──────── Passage for review
Deployment Architecture

How to extract time from bash_history # timestamp?

peterm30
Path Finder

I'm dealing with bash_history files in the following format. I would like to extract the timestamp and use that as the event timestamp, but I'm having some issues doing so.

#1579207583
whoami
#1579207584
cd /var/log
#1579207590
cat messages
#1579207595
id
#1579207598
exit

I'm using the following thread as reference: https://answers.splunk.com/answers/60015/splunking-bash-history.html

 [bash_history]
 BREAK_ONLY_BEFORE = #(?=\d+)
 MAX_TIMESTAMP_LOOKAHEAD = 11
 SHOULD_LINEMERGE = true
 TIME_FORMAT = %s
 TIME_PREFIX = #

We've changed a number of variables (set TIME_PREFIX = ^#, set MAX_TIMESTAMP_LOOKAHEAD to a higher value, etc.), but nothing seems to be working correctly.
────────────────
──────── Available data
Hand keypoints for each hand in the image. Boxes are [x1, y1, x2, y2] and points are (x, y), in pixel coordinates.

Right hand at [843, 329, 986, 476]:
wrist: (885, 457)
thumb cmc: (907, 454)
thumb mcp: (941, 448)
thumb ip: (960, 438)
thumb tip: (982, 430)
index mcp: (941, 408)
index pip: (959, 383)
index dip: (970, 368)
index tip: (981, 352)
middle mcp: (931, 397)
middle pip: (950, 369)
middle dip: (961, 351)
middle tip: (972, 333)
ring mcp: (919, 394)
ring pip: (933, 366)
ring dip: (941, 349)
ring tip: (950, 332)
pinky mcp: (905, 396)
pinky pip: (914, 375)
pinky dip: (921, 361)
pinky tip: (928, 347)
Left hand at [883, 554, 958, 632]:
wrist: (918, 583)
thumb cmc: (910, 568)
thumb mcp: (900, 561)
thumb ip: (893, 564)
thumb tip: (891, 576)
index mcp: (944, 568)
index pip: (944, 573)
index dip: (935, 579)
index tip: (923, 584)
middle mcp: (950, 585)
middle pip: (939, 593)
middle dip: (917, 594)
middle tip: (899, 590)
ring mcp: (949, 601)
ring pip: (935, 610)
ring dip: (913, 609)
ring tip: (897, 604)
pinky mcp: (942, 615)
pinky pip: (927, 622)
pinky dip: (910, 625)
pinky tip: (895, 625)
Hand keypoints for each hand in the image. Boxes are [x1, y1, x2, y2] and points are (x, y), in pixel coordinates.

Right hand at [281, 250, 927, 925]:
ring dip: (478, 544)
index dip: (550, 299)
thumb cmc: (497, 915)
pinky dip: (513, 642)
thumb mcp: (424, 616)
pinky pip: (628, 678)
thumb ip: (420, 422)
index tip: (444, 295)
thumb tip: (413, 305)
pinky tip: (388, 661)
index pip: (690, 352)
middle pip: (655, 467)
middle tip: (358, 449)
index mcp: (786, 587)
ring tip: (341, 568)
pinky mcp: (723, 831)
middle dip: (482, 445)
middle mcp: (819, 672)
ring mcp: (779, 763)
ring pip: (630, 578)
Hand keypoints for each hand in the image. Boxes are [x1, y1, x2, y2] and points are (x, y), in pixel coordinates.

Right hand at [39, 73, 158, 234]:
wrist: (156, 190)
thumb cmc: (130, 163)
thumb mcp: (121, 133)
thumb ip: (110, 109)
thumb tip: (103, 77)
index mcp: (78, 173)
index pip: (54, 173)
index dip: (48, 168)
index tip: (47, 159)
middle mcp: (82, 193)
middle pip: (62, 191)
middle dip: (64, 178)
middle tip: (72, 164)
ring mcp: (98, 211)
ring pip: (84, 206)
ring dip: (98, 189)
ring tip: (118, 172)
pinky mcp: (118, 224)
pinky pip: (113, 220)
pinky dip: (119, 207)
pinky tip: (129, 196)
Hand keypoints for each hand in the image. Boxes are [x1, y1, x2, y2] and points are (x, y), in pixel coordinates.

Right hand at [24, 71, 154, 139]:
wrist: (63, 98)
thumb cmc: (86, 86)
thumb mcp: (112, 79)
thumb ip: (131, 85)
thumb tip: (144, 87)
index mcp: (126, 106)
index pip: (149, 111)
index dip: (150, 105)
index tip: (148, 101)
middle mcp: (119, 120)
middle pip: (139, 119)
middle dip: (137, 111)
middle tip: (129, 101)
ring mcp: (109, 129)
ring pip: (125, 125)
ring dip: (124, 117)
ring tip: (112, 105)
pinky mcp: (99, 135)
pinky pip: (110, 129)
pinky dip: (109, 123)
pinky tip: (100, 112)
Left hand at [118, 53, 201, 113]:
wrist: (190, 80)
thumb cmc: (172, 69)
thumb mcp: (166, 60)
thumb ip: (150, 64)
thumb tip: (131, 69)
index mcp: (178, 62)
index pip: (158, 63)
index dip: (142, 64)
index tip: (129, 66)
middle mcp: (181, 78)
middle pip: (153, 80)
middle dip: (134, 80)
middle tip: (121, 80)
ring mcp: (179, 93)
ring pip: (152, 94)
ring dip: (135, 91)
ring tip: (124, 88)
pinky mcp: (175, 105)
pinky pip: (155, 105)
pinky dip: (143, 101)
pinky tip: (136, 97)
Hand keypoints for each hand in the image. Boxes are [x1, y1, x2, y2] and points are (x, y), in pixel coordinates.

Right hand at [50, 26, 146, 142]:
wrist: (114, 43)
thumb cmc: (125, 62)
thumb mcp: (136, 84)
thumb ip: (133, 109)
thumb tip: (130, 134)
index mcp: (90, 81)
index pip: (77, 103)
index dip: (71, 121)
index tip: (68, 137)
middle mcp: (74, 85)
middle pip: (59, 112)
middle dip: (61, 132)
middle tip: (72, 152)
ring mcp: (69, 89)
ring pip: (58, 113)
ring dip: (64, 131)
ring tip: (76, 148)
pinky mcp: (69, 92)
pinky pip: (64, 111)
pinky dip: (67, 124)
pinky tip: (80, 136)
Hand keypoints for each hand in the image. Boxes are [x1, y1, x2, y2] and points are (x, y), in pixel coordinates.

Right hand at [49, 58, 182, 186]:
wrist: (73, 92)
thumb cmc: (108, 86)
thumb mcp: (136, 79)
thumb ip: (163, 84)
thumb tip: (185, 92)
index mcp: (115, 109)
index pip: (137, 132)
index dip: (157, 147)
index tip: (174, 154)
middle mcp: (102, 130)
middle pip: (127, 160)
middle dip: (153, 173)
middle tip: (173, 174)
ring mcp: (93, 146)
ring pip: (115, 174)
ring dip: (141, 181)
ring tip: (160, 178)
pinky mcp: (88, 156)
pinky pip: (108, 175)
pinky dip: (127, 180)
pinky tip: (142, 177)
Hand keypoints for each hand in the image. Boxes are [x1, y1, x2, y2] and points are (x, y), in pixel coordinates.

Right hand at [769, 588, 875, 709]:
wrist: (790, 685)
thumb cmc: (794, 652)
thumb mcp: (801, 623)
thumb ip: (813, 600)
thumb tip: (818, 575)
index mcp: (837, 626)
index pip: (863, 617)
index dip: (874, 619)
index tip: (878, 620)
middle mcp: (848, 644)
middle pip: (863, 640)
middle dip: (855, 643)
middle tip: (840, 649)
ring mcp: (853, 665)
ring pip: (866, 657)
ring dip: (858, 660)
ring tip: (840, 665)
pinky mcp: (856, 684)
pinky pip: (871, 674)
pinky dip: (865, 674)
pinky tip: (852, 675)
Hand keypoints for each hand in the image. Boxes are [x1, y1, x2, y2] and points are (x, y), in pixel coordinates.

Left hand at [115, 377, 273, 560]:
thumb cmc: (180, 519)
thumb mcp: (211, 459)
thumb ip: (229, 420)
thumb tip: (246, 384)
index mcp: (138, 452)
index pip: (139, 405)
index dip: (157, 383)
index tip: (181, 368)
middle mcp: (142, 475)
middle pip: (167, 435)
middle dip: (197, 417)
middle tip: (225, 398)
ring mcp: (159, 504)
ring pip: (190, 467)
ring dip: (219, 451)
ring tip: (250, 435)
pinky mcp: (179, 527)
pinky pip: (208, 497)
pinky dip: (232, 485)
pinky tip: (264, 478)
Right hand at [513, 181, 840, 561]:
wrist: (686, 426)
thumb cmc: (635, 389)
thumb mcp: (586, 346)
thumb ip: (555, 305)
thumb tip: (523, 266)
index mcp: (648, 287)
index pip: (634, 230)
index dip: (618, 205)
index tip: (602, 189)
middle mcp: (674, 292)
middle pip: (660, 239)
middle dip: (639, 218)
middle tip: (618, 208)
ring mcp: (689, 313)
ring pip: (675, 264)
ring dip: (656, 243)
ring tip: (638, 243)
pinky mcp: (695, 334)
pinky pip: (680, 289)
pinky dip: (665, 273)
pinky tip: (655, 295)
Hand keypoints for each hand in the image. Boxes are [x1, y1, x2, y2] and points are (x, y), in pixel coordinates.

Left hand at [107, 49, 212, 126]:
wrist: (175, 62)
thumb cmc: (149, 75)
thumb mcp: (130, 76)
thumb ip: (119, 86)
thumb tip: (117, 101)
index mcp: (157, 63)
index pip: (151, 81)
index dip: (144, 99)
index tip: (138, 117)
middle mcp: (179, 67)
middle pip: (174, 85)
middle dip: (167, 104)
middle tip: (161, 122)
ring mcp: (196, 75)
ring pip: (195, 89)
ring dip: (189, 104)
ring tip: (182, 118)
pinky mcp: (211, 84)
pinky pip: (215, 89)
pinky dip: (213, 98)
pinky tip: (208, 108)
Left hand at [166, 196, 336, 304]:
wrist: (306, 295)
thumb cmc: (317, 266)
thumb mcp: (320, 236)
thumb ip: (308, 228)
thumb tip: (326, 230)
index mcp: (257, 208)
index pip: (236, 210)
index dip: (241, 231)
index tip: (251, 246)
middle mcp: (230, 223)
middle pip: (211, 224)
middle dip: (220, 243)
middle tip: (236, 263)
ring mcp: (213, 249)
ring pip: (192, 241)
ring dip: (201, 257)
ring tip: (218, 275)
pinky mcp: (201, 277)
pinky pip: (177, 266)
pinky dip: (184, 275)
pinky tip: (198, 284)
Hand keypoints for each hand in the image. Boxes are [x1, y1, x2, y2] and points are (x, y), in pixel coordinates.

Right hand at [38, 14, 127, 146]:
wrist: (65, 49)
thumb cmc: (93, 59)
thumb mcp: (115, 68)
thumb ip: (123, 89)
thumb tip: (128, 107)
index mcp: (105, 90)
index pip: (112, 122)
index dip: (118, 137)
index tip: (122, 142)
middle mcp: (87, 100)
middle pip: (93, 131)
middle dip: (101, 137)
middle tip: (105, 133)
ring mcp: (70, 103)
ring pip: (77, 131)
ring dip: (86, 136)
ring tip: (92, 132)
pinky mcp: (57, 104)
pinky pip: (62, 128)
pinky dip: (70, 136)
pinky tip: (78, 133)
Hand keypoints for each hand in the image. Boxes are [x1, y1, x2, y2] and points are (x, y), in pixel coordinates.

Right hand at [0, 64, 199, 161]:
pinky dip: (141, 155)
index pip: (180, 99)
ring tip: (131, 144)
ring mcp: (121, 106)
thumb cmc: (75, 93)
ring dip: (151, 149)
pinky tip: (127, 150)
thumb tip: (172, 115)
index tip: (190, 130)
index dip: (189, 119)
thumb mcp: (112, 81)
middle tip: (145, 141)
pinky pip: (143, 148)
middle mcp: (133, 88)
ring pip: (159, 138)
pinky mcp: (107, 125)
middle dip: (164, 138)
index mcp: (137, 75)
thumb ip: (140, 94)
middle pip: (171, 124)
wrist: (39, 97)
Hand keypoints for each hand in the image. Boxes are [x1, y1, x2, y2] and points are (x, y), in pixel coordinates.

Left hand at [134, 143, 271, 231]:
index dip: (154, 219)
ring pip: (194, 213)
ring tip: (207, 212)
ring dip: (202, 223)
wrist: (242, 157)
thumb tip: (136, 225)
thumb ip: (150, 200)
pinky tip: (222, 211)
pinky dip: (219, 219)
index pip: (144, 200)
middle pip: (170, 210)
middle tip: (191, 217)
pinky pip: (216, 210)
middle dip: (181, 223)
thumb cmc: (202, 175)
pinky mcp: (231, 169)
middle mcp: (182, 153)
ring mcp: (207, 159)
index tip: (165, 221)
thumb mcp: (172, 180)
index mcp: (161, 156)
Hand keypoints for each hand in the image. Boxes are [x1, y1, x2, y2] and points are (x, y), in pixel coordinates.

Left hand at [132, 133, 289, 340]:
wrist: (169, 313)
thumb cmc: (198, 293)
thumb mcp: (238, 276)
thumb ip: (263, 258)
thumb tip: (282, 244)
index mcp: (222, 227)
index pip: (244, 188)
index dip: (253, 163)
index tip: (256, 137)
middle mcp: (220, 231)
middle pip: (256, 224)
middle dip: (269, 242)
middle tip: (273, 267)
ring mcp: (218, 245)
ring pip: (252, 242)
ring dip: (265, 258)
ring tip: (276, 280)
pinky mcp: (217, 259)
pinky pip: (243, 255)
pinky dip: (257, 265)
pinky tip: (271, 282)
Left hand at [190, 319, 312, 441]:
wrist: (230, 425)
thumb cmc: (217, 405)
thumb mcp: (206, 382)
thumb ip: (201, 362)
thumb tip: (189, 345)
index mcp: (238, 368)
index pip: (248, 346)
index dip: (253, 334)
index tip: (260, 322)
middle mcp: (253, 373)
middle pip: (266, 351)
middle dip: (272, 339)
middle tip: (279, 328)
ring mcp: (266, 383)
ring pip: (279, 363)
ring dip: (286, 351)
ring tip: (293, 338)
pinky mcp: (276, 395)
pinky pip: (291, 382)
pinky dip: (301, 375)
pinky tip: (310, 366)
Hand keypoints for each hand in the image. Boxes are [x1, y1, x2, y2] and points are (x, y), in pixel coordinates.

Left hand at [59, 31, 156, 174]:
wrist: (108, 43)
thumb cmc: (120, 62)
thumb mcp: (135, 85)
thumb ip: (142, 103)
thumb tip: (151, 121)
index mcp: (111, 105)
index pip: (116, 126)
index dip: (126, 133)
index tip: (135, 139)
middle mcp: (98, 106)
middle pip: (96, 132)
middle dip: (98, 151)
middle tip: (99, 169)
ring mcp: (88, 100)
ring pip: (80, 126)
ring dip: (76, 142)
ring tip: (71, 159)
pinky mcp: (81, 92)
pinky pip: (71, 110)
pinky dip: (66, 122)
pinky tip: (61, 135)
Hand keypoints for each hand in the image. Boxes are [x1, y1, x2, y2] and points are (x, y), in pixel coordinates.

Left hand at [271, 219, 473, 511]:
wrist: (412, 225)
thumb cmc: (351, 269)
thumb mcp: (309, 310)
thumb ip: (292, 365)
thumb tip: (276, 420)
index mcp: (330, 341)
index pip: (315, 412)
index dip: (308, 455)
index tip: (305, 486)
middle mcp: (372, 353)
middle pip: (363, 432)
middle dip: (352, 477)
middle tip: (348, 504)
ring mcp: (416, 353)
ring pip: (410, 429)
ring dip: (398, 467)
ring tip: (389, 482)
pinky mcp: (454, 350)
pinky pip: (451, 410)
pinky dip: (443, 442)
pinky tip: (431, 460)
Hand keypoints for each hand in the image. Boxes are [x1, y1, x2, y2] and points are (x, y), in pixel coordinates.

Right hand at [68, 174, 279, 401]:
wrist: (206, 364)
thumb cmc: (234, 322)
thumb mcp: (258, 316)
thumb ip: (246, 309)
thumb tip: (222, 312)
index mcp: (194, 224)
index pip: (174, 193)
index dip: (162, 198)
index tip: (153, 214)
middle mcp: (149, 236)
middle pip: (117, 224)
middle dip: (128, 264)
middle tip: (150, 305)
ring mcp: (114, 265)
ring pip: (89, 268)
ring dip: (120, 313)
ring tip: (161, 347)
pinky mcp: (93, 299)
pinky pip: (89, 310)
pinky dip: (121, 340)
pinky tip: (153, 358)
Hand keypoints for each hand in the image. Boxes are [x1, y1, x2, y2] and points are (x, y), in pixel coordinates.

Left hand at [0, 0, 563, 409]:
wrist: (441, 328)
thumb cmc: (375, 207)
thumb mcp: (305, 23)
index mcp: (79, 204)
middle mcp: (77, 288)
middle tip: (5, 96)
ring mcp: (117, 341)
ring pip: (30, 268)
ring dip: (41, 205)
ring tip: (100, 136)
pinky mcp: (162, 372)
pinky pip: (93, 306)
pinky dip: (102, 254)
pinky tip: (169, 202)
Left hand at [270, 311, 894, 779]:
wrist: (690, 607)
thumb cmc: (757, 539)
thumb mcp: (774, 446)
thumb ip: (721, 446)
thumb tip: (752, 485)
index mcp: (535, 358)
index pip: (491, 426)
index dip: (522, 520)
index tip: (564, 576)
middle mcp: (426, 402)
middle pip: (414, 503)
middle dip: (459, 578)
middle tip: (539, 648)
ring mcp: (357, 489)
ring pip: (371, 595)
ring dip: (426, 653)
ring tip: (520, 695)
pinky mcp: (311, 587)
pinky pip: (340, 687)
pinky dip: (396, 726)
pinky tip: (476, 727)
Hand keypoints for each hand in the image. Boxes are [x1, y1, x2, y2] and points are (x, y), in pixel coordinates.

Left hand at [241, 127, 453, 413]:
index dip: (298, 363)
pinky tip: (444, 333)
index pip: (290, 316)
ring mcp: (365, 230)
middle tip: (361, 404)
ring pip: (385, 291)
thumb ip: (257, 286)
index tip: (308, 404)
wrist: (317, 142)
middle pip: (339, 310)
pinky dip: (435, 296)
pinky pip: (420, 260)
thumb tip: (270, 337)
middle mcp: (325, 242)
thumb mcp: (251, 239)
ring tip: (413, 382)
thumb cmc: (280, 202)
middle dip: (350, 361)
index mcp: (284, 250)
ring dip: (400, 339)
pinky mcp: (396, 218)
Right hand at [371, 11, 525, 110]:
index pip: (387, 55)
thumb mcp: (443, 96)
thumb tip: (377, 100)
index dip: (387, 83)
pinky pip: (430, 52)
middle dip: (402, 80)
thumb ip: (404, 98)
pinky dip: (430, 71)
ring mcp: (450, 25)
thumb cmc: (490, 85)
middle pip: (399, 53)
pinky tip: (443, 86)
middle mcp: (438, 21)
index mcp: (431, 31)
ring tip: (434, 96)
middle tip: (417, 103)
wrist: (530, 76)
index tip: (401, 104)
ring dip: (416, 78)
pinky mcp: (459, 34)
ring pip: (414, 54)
────────────────
Work instructions
1. Name every shell command recorded in the sample file shown in the forum thread on bash_history timestamps, in the order they appear.
2. Write the next portion of the forum thread on bash_history timestamps, picking up after its final sentence.
The listing has no connection to the forum thread on bash_history timestamps.

Replies
1.
1. whoami
2. cd /var/log
3. cat messages
4. id
5. exit

2.
The events do break in the correct place (#), and they do merge, so we get "groups" of events like:

#1579207583
 whoami

However, the timestamp for the event isn't set to that value. All events are set to the date/time that history was written on, so everything for any given session is the same.

That props.conf configuration -appears- correct, and our sourcetype is named bash_history (we've also tried source::/root/.bash_history, without success). I'm not sure where we are going wrong, but any suggestions would be welcome.

0 Karma
1 Solution

peterm30
Path Finder

I figured it out. The "default/props.conf" in Splunk_TA_nix contains several lines that affect the timestamp. I copied these to "local/props.conf" and unset them (didn't provide a value), and now it's working. Final props.conf looks like...

[bash_history]
BREAK_ONLY_BEFORE = #(?=\d+)
MAX_TIMESTAMP_LOOKAHEAD = 10
SHOULD_LINEMERGE = true
TIME_FORMAT = %s
TIME_PREFIX = ^#
EVENT_BREAKER_ENABLE =
DATETIME_CONFIG =

I also added a field extraction for the command itself:

^#\d+\s+(?P<command>.+) 

TL;DR - It was working from the beginning, but other values in default were affecting the final result.

View solution in original post

woodcock
Esteemed Legend

Never use the break_* settings. Try this:

[bash_history]
SHOULD_LINEMERGE = false
LINE_BREAKER = ([\r\n]+[\s#]*)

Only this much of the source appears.